Data records >>

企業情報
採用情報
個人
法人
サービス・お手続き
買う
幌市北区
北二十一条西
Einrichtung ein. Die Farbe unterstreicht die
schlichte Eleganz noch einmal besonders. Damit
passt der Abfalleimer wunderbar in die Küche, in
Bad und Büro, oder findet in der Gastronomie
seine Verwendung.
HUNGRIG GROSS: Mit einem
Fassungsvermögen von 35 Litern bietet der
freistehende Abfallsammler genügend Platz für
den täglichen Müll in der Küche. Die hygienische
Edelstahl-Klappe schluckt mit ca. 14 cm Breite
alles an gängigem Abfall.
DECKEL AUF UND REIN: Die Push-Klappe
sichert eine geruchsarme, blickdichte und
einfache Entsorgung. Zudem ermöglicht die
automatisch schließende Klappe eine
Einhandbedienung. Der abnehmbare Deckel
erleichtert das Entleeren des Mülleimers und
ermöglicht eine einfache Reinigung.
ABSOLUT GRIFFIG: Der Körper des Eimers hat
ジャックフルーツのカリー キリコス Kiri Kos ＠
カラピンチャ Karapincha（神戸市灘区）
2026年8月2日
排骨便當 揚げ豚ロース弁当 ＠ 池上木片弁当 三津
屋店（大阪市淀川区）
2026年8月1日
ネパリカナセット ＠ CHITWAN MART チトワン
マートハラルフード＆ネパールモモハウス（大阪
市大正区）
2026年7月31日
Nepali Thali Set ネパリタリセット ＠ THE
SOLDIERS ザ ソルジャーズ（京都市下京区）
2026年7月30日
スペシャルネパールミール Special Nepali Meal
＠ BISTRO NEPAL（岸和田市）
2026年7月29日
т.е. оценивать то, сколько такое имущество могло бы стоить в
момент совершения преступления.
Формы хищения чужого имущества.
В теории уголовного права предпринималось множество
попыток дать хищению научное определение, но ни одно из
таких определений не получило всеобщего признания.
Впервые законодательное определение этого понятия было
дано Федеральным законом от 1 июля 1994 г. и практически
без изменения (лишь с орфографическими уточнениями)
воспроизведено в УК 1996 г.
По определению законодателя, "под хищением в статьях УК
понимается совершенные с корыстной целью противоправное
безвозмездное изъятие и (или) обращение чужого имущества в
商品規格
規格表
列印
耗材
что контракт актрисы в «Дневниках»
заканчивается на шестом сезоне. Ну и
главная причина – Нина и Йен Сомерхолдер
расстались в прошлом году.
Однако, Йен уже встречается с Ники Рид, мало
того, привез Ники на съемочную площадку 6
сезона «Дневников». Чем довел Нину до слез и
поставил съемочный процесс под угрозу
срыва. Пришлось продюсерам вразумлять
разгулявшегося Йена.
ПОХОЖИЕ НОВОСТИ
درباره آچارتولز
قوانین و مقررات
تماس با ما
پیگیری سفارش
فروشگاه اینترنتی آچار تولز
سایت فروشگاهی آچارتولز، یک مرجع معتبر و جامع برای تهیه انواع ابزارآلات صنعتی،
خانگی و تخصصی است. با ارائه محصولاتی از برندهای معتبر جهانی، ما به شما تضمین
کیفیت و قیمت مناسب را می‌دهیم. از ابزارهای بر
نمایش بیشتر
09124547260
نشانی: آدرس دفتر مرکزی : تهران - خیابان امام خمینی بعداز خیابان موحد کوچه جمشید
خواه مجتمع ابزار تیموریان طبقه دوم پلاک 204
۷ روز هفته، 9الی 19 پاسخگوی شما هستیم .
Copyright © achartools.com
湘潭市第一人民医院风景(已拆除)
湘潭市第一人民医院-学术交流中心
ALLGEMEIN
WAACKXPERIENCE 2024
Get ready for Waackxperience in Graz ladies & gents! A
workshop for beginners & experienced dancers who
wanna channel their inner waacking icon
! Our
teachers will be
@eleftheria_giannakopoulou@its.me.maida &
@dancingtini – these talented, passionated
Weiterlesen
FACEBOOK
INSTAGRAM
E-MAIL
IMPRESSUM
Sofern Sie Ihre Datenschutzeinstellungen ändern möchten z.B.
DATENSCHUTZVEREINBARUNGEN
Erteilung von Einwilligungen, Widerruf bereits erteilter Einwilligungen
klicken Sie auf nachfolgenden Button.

---

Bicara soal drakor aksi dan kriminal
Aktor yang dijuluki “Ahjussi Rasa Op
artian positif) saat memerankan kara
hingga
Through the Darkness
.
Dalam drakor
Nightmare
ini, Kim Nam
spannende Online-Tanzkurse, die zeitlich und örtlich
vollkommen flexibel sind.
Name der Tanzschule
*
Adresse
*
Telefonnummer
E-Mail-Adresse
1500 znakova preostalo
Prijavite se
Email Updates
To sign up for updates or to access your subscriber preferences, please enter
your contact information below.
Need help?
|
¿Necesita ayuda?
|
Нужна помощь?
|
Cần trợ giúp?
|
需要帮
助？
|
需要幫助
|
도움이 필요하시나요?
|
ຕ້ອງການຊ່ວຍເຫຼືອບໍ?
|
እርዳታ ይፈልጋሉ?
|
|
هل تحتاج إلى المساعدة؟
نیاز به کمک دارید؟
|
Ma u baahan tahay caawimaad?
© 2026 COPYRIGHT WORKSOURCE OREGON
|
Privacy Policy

Exercise requirements >> How many of the lines above include the word "Küche"? Respond with the number alone.

Reply to the exercise >> 2